En plein cœur de la crise énergétique que traverse Cuba, des producteurs de la municipalité de Vertientes, à Camagüey, utilisent la traction animale pour transporter le lait jusqu'aux centres de collecte.
Un reportage de la Chaîne Cubaine de Nouvelles montre comment des agriculteurs parcourent plusieurs kilomètres chaque jour pour livrer leurs produits dans des centres de refroidissement, dans un contexte marqué par des limitations logistiques et de faibles niveaux de production.
Leonardo Padilla Díaz, producteur de la CCS "Juan Manuel Márquez", a décrit sa routine : « Je me lève à cinq heures du matin, je traite les vaches et ensuite je viens livrer en charrette, qui parcourt un kilomètre ou deux, et parfois je viens à vélo, parce qu'il y a un engagement. Je livre douze litres par jour, et quand le printemps commence, je livre trente, quarante ou cinquante litres. »
Les difficultés liées au carburant ont contraint à chercher des alternatives pour transporter le lait depuis les exploitations jusqu'aux points de refroidissement. Juan José Mendoza Hernández, président de la CCS Pedro Martínez Brito, a expliqué : « Nous avons dû mettre en place un ensemble d'alternatives, avec traction animale, autour de toute la coopérative, afin de pouvoir l'acheminer vers les centres de froid ».
Selon ce qui a été indiqué, la distribution du lait privilégie certains secteurs : « tout est destiné aux enfants, aux femmes enceintes, aux personnes vulnérables, il y a eu une grande réponse de la part des producteurs ».
Cependant, au sein même du système de collecte, on reconnaît que les niveaux prévus ne sont pas atteints. Inirsis Millares Socarrás, responsable du centre de refroidissement Los Mangos, a signalé : « Différents moyens de transport arrivent à notre centre par charrettes, épuisant les alternatives ; même avec les mauvais chemins, ce centre fonctionne tous les jours. »
Il a également admis des manquements dans les plans : « En ce qui concerne le carburant, nous ne faisons que rassembler, ce n'est pas le chiffre que nous avions prévu pour notre plan, mais nous avons effectivement récolté et garanti une partie du lait qui va à Vertientes. »
Le reportage mentionne également l'établissement de points de concentration et l'utilisation de moyens alternatifs pour transporter du lait depuis des communautés plus éloignées, dans un contexte marqué par la pénurie de ressources.

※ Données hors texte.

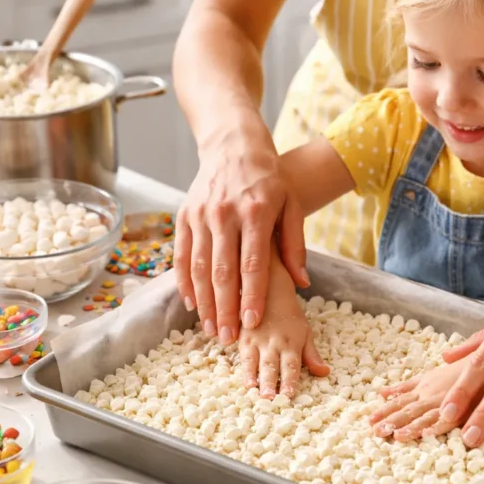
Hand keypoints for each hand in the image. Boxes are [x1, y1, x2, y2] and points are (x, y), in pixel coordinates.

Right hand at [174, 109, 307, 344]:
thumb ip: (295, 244)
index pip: (252, 263)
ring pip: (199, 267)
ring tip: (211, 329)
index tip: (253, 322)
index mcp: (254, 212)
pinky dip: (184, 282)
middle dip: (225, 308)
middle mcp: (224, 214)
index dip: (252, 295)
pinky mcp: (185, 215)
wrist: (233, 145)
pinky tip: (192, 304)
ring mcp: (201, 215)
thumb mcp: (292, 204)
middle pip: (222, 271)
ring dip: (204, 302)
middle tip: (229, 337)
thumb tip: (301, 282)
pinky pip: (181, 255)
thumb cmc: (268, 178)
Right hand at [238, 255, 328, 397]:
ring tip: (253, 391)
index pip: (292, 366)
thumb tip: (324, 372)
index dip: (290, 382)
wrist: (269, 287)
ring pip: (255, 362)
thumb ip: (311, 354)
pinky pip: (241, 353)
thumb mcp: (305, 332)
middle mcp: (274, 342)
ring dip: (254, 377)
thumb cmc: (290, 314)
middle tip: (270, 400)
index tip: (289, 396)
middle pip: (272, 366)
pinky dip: (242, 367)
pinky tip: (241, 379)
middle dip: (271, 383)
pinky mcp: (242, 336)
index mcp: (292, 342)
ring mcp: (257, 339)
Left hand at [369, 362, 467, 440]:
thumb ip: (409, 383)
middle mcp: (432, 395)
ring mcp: (447, 403)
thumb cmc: (462, 367)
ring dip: (411, 427)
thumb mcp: (431, 374)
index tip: (370, 419)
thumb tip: (383, 391)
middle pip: (408, 409)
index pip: (400, 399)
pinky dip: (440, 426)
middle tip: (375, 431)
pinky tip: (429, 435)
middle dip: (391, 421)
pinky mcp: (465, 410)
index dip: (385, 409)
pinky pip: (452, 419)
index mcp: (424, 386)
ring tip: (396, 436)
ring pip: (426, 416)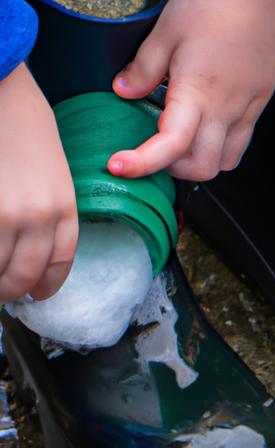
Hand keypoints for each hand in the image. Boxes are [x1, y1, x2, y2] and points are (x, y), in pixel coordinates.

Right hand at [0, 64, 77, 302]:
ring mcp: (7, 213)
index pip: (61, 262)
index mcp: (65, 206)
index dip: (48, 284)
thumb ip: (49, 208)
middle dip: (12, 290)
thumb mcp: (52, 170)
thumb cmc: (23, 120)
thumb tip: (30, 242)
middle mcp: (39, 216)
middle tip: (4, 295)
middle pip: (26, 273)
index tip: (37, 294)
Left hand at [108, 0, 274, 180]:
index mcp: (197, 92)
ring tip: (184, 143)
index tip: (120, 166)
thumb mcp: (168, 30)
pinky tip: (208, 129)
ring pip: (224, 163)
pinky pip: (240, 145)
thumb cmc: (218, 5)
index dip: (143, 163)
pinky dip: (220, 149)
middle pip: (201, 168)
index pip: (171, 144)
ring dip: (199, 162)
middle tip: (156, 149)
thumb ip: (144, 67)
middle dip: (174, 168)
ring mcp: (245, 112)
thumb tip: (124, 90)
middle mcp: (224, 110)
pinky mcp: (257, 108)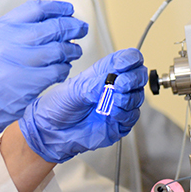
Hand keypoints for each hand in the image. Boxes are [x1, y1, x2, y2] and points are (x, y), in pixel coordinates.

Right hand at [0, 0, 87, 174]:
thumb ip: (17, 30)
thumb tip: (52, 21)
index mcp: (1, 28)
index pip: (36, 8)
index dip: (57, 8)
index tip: (69, 11)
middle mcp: (10, 42)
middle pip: (52, 27)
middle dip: (72, 27)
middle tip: (81, 29)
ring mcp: (20, 63)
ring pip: (59, 50)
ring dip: (71, 50)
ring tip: (74, 51)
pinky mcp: (29, 84)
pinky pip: (57, 71)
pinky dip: (64, 69)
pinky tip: (63, 69)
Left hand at [18, 48, 146, 162]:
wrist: (51, 132)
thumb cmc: (58, 106)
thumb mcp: (75, 89)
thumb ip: (96, 84)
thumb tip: (113, 82)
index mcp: (104, 71)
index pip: (128, 59)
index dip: (130, 59)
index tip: (123, 65)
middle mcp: (114, 86)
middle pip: (139, 76)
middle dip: (133, 79)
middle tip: (120, 84)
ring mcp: (118, 104)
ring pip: (138, 96)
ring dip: (128, 98)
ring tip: (111, 100)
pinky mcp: (119, 123)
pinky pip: (132, 116)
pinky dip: (125, 114)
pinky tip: (112, 113)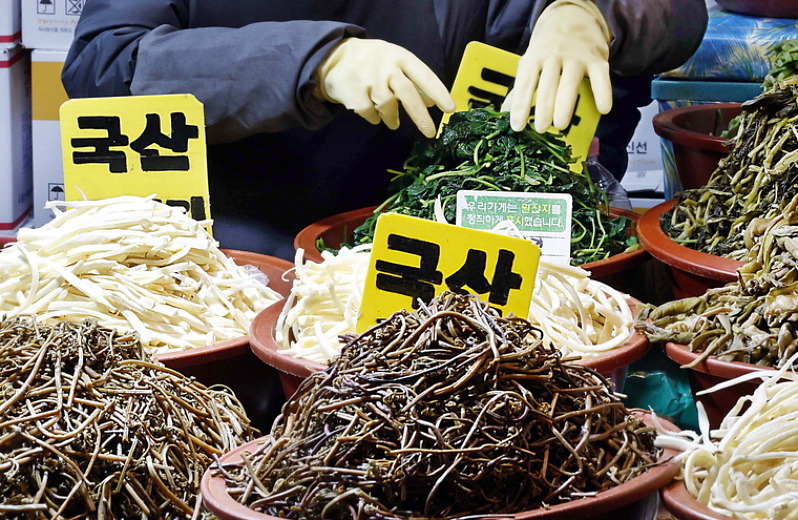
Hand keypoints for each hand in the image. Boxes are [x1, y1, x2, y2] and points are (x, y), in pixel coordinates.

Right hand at [314, 38, 455, 137]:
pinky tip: (372, 113)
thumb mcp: (396, 63)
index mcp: (401, 57)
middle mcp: (386, 67)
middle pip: (408, 94)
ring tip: (392, 120)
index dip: (439, 93)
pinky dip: (374, 118)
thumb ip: (413, 81)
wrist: (336, 58)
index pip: (424, 76)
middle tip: (430, 132)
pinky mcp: (353, 93)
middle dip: (421, 116)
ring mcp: (368, 79)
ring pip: (388, 107)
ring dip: (392, 118)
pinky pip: (370, 114)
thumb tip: (433, 103)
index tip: (450, 109)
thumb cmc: (375, 63)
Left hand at [508, 0, 612, 132]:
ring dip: (564, 105)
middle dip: (543, 108)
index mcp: (534, 57)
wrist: (573, 15)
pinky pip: (601, 77)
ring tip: (560, 125)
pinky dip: (603, 93)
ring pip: (570, 83)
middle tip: (541, 129)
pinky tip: (604, 110)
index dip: (520, 106)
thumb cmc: (548, 48)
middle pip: (547, 85)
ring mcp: (576, 56)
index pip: (525, 84)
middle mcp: (553, 55)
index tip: (517, 127)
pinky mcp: (596, 58)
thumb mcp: (531, 61)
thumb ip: (522, 86)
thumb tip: (506, 113)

La publication d'un extrait de la vidéo par CiberCuba Noticias sur Facebook a généré de nombreuses réactions de la part des utilisateurs, majoritairement critiques. Plusieurs commentaires ont remis en question la faible production rapportée par les agriculteurs : “4 vaches pour 12 litres”, “Se lever si tôt pour 12 litres, non, ça, que le veau le prenne”.
D'autres ont remis en question l'efficacité du processus : « Deux personnes sont-elles nécessaires pour vider 5 litres de lait ? », tandis que certains ont souligné des problèmes de qualité du produit : « C'est 50 et 50, 50 d'eau et le reste, on ne sait pas ».
Des critiques sur le système de collecte et de commercialisation sont également apparues : « Après ce travail, il fait un fromage et le vend, alors il reçoit sa punition », « bien souvent, il passe 4 ou 5 mois sans être payé par le paysan ».
Certains commentaires ont remis en question la destination du lait : "C'est pour les hôtels, aux enfants on leur donne 'un verre' tous les deux jours," tandis que d'autres ont été plus directs sur la situation du secteur : "l'État a ruiné la production de lait," "le système socialiste apporte la faim et la misère."
L'utilisation de chariots et de bicyclettes a également suscité des critiques, certains utilisateurs qualifiant la situation de « l'âge de pierre en matière de traitement et de transport du lait ».
Les réactions reflètent un large scepticisme quant à la capacité du système à garantir un accès stable au lait, ainsi qu'un malaise croissant face aux conditions dans lesquelles opèrent les producteurs à Cuba.